Zambia National Cancer Registry was established by the Medical Research Council in November 1977 under the supervision of the Ministry of Health Headquarters. In early 1982 the Registry was transferred from the Ministry of Health to University Teaching Hospital (UTH).
A full time supervisor for the registry was appointed in 2014. Dr. Richard Nsakanya has an MPH (2009) and has worked on AIDS control and health systems management in Zambia. He is based in the Disease Surveillance & Monitoring Department in the Ministry of Health. The registry is located in an office on the first floor of the Paediatric Centre of Excellence at University Teaching Hospital in Lusaka.
c/o Paediatric Centre of Excellence
University Teaching Hospital
Postal: Private Bag RW1X)
There are three desk top computers and a laptop, with a printer and internet connection. The registry Director arranges for transport with the Ministry of Health for visit to data sources within Lusaka district. In addition to the supervisor, the registry has three staff: Ms. Rachel Chirwa, Mr. Severin Zulu , Mr. Richard Zimba. The registry staff are full time employees for the Ministry of Health. Travel expense funds and food allowance for staffs are process from the Ministry of Health by the Registrar.
Until 2015, the registry was receiving cancer notification forms from hospitals all over Zambia (population about 13 million in 2010), and entering the data into a CanReg-4 database. Now, there are staff in each Provincial Medical Office (PMO) that are responsible for data entry for their province (although there is a backlog of forms in the Lusaka office, still awaiting data entry). Now, the staff concentrate on recording data on all cases diagnosed or treated in Lusaka district (no matter where their place of residence), with the aim of complete coverage of the District Population At the 2010 census, the population of the District was 1,747,152.
The registry staff are supposed to visit all health facilities within Lusaka district to collect all cancer cases identified by any method.
Cancer Diseases Hospital (CDH) Full oncology treatment services (1 Linac, 1 Cobalt and 1 Brachytherapy machine plus chemotherapy). The main source of information is the computerised register of cancer cases seen in the hospital (system based on Microsoft Access database). The registry is using files exported from this system. Three files have to be merged (Patient, Clinical information, treatment information). The data (on address, tumour site, histology, stage etc) have to be coded. The files need to be formatted for entry into the registry (CanReg database), then the remaining data have to be checked for errors (IARC-check program). The data can then be imported into CanReg. For the other sources, no computer information system is available. The data are collected by filling in registration forms (Appendix 1).

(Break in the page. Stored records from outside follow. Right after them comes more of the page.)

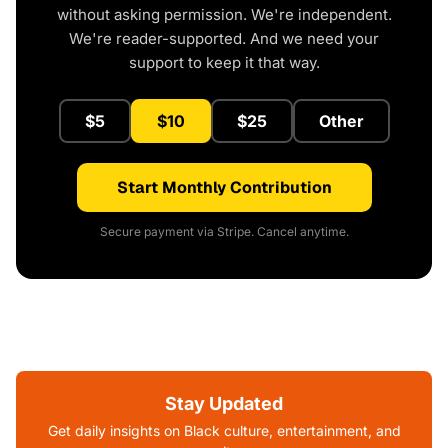
without asking permission. We're independent.
We're reader-supported. And we need your
support to keep it that way.
$5
$10
$25
Other
Start Monthly Contribution
Secure payment via Stripe. Cancel anytime.
Stay Updated
Get daily insights on Black culture, entertainment, and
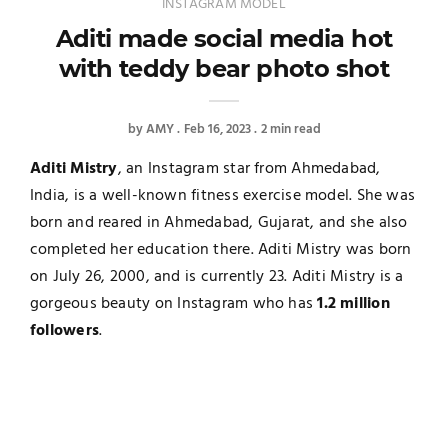
INSTAGRAM MODEL
Aditi made social media hot
with teddy bear photo shot
by
AMY
Feb 16, 2023
2 min read
Aditi Mistry
, an Instagram star from Ahmedabad,
India, is a well-known fitness exercise model. She was
born and reared in Ahmedabad, Gujarat, and she also
completed her education there. Aditi Mistry was born
on July 26, 2000, and is currently 23. Aditi Mistry is a
gorgeous beauty on Instagram who has
1.2 million
followers
.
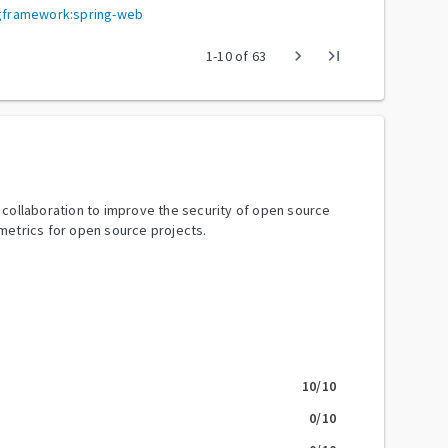
ingframework:spring-web
chevron_right
last_page
1
-
10
of
63
y collaboration to improve the security of open source
metrics for open source projects.
10
/10
0
/10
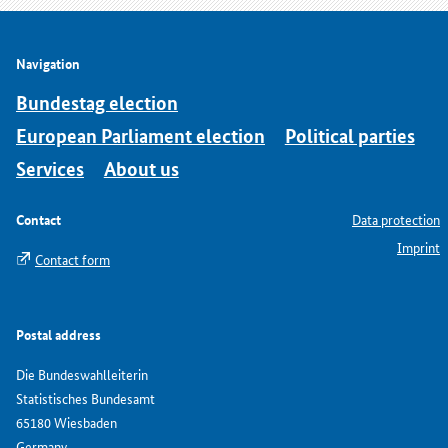
Navigation
Bundestag election
European Parliament election
Political parties
Services
About us
Contact
Data protection
Imprint
Contact form
Postal address
Die Bundeswahlleiterin
Statistisches Bundesamt
65180 Wiesbaden
Germany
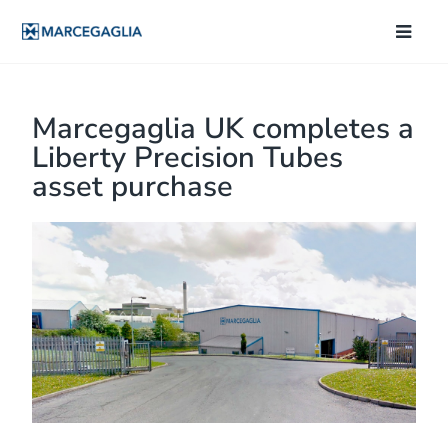
Marcegaglia UK completes a
Liberty Precision Tubes
asset purchase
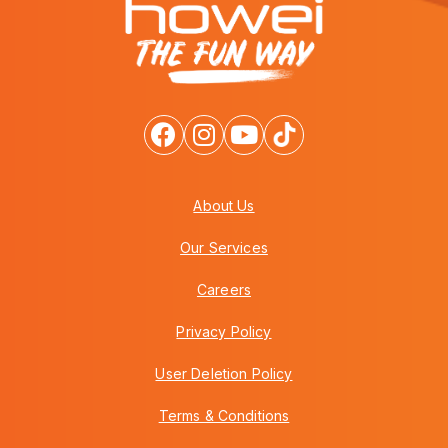
About Us
Our Services
Careers
Privacy Policy
User Deletion Policy
Terms & Conditions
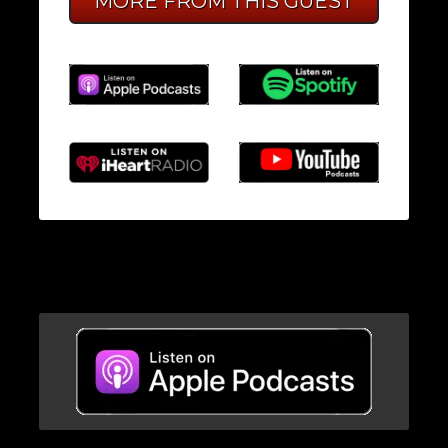
MORE FROM THIS GUEST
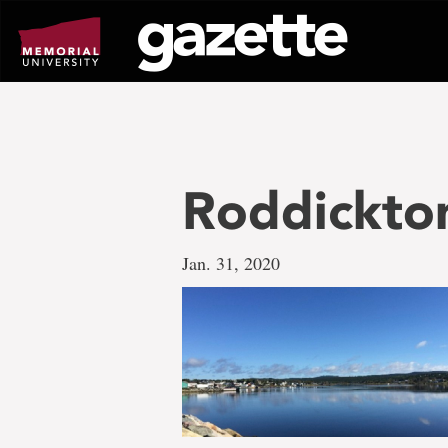
Go
to
page
content
Roddickto
Jan. 31, 2020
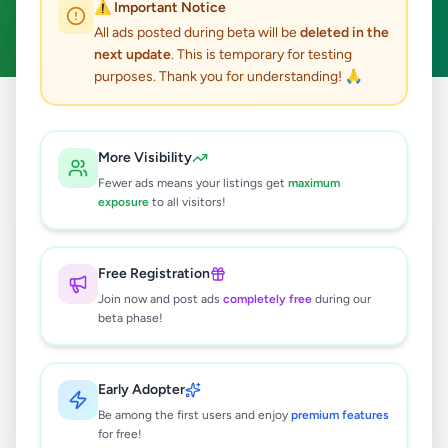
⚠️ Important Notice
Clear All
All ads posted during beta will be
deleted in the
next update
. This is temporary for testing
purposes. Thank you for understanding! 🙏
Home
/
All Ads
/
Galle
/
Balapitiya
/
Animals
More Visibility
0
results found
Fewer ads means your listings get
maximum
exposure
to all visitors!
🔍
Free Registration
Join now and post ads
completely free
during our
beta phase!
No ads found
Try adjusting your filters or search terms
Early Adopter
Be among the first users and enjoy
premium features
for free!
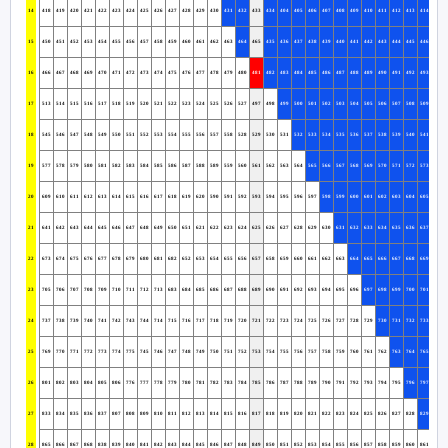
14
418
419
420
421
422
423
424
425
426
427
428
429
430
431
432
433
434
404
405
406
407
408
409
410
411
412
413
414
415
15
450
451
452
453
454
455
456
457
458
459
460
461
462
463
464
465
435
436
437
438
439
440
441
442
443
444
445
446
447
16
466
467
468
469
470
471
472
473
474
475
476
477
478
479
480
481
482
483
484
485
486
487
488
489
490
491
492
493
494
17
513
514
515
516
517
518
519
520
521
522
523
524
525
526
527
497
498
499
500
501
502
503
504
505
506
507
508
509
510
18
545
546
547
548
549
550
551
552
553
554
555
556
557
558
528
529
530
531
532
533
534
535
536
537
538
539
540
541
542
19
577
578
579
580
581
582
583
584
585
586
587
588
589
559
560
561
562
563
564
565
566
567
568
569
570
571
572
573
574
20
609
610
611
612
613
614
615
616
617
618
619
620
590
591
592
593
594
595
596
597
598
599
600
601
602
603
604
605
606
21
641
642
643
644
645
646
647
648
649
650
651
621
622
623
624
625
626
627
628
629
630
631
632
633
634
635
636
637
638
22
673
674
675
676
677
678
679
680
681
682
652
653
654
655
656
657
658
659
660
661
662
663
664
665
666
667
668
669
670
23
705
706
707
708
709
710
711
712
713
683
684
685
686
687
688
689
690
691
692
693
694
695
696
697
698
699
700
701
702
24
737
738
739
740
741
742
743
744
714
715
716
717
718
719
720
721
722
723
724
725
726
727
728
729
730
731
732
733
734
25
769
770
771
772
773
774
775
745
746
747
748
749
750
751
752
753
754
755
756
757
758
759
760
761
762
763
764
765
766
26
801
802
803
804
805
806
776
777
778
779
780
781
782
783
784
785
786
787
788
789
790
791
792
793
794
795
796
797
798
27
833
834
835
836
837
807
808
809
810
811
812
813
814
815
816
817
818
819
820
821
822
823
824
825
826
827
828
829
830
28
865
866
867
868
838
839
840
841
842
843
844
845
846
847
848
849
850
851
852
853
854
855
856
857
858
859
860
861
862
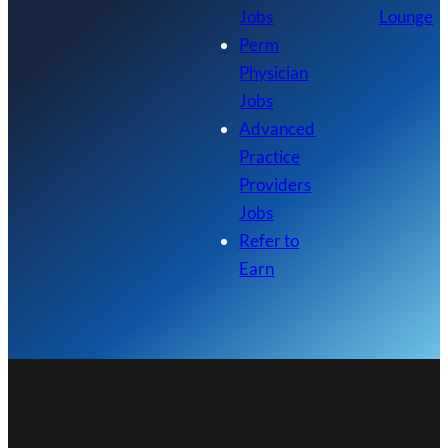
Jobs
Lounge
Perm
Physician
Jobs
Advanced
Practice
Providers
Jobs
Refer to
Earn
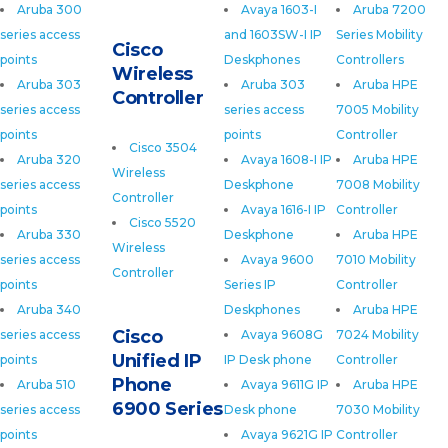
Aruba 300
Avaya 1603-I
Aruba 7200
series access
and 1603SW-I IP
Series Mobility
Cisco
points
Deskphones
Controllers
Wireless
Aruba 303
Aruba 303
Aruba HPE
Controller
series access
series access
7005 Mobility
points
points
Controller
Cisco 3504
Aruba 320
Avaya 1608-I IP
Aruba HPE
Wireless
series access
Deskphone
7008 Mobility
Controller
points
Avaya 1616-I IP
Controller
Cisco 5520
Aruba 330
Deskphone
Aruba HPE
Wireless
series access
Avaya 9600
7010 Mobility
Controller
points
Series IP
Controller
Aruba 340
Deskphones
Aruba HPE
Cisco
series access
Avaya 9608G
7024 Mobility
Unified IP
points
IP Desk phone
Controller
Phone
Aruba 510
Avaya 9611G IP
Aruba HPE
6900 Series
series access
Desk phone
7030 Mobility
points
Avaya 9621G IP
Controller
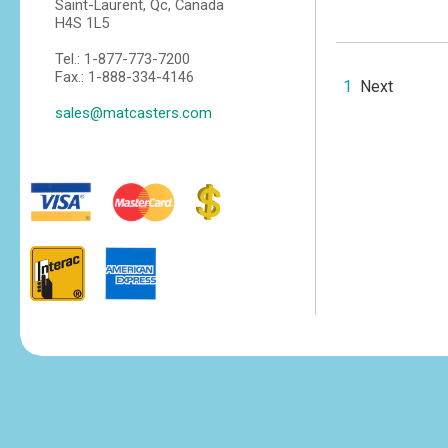
Saint-Laurent, Qc, Canada
H4S 1L5
Tel.: 1-877-773-7200
Fax.: 1-888-334-4146
1
Next
sales@matcasters.com
tesvikiye
escort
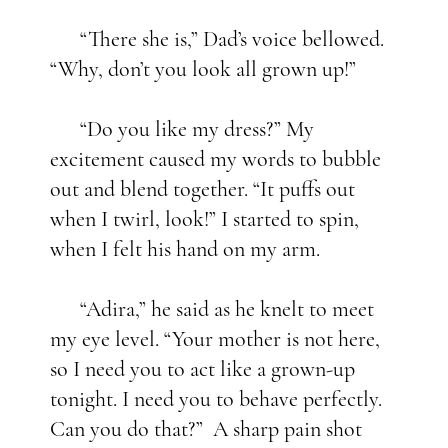
“There she is,” Dad’s voice bellowed.
“Why, don’t you look all grown up!”
“Do you like my dress?” My
excitement caused my words to bubble
out and blend together. “It puffs out
when I twirl, look!” I started to spin,
when I felt his hand on my arm.
“Adira,” he said as he knelt to meet
my eye level. “Your mother is not here,
so I need you to act like a grown-up
tonight. I need you to behave perfectly.
Can you do that?” A sharp pain shot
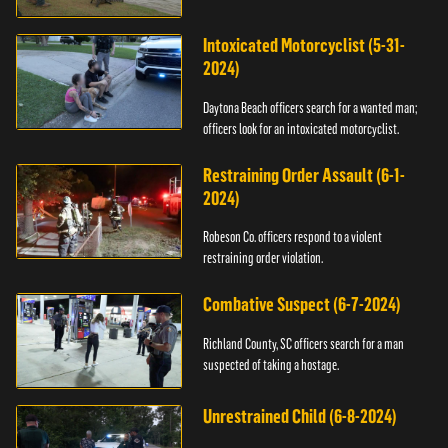
Intoxicated Motorcyclist (5-31-
2024)
Daytona Beach officers search for a wanted man;
officers look for an intoxicated motorcyclist.
Restraining Order Assault (6-1-
2024)
Robeson Co. officers respond to a violent
restraining order violation.
Combative Suspect (6-7-2024)
Richland County, SC officers search for a man
suspected of taking a hostage.
Unrestrained Child (6-8-2024)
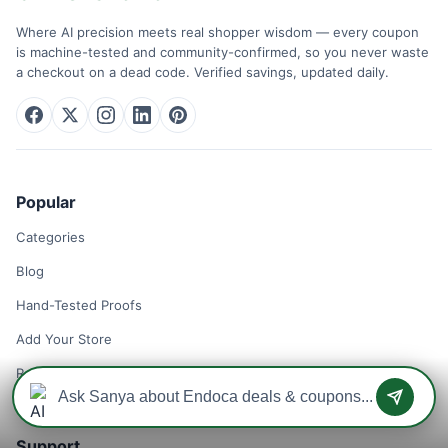
Where AI precision meets real shopper wisdom — every coupon
is machine-tested and community-confirmed, so you never waste
a checkout on a dead code. Verified savings, updated daily.
Popular
Categories
Blog
Hand-Tested Proofs
Add Your Store
Remove Your Store
Support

The University Teaching Hospital is a huge multispecialty hospital. The medical records department has no disease index. Cases therefore have to be found by regular visits to the clinical services (especially surgery, gynaecology, paediatrics), to scan the admission/discharge registers, and complete registration forms.
The UTH Pathology Department has 3 qualified histopathologists, and one haematologist. The laboratory does not maintain any register of cases/specimens. The Request/report forms must be scanned for cancer diagnoses (registry staff are provided with copies). Patient address is not present on the forms – case notes have to be found in the referring hospitals to obtain the necessary minimum information on the patients. There are at least two private pathology laboratories in Lusaka.
The Lancet Nkanza Laboratory deals with specimens both from government and private sectors. The request form contains full patient details (including contact and permanent address, and phone numbers); reports are generated from a database, but unfortunately contain only patient name, age & sex.
It seems likely that, for these hospitals, data collection is carried out by leaving books of registration forms with the hospital administration. This was certainly the case for Lusaka Trust Hospital, and Our Lady’s Hospice.
Death Registration is carried out in the Department of National Registration. Deaths are registered by district, based on death certificates, completed by medical staff in hospital mortuaries (to which home deaths are taken). The information on cause of death is often poorly recorded, and may be inaccurate for home deaths, of which the certifying doctor will have had little direct information. The certificate itself includes name and address of informant, and it is this that is transferred to the registration document. The decedent’s home address is noted at the foot of the certificate. Since 2014, the department has created a computer file of deaths, and the supervisor can interrogate this file according to any of the data fields, and produce ad hoc reports in any format. Since 2015 coding of cause of death has begun, and this information is being entered. It should be noted that, in addition to their duties in Lusaka, the registry staffs have been carrying out data collection exercise in the provinces to train local staff, improve registration, the quality of reporting and reduce the reporting data backlog. They are also attempting to enter the backlog of forms received before local data entry began. They continue to receive a few notification forms from the health facilities that are unaware of devolution of data collection to the PMOs.
The registry has migrated from CANREG4 to CANREG5. The CANREG data entry closely follows the Notification Form (with the exception of not including the info on tobacco and alcohol, or on occupation).
The registry staffs have completed a first cancer registry report which included writing section of the report and analysing cancer incidence rates for the time period 2008 to 2012 using the population projection based on census 2010.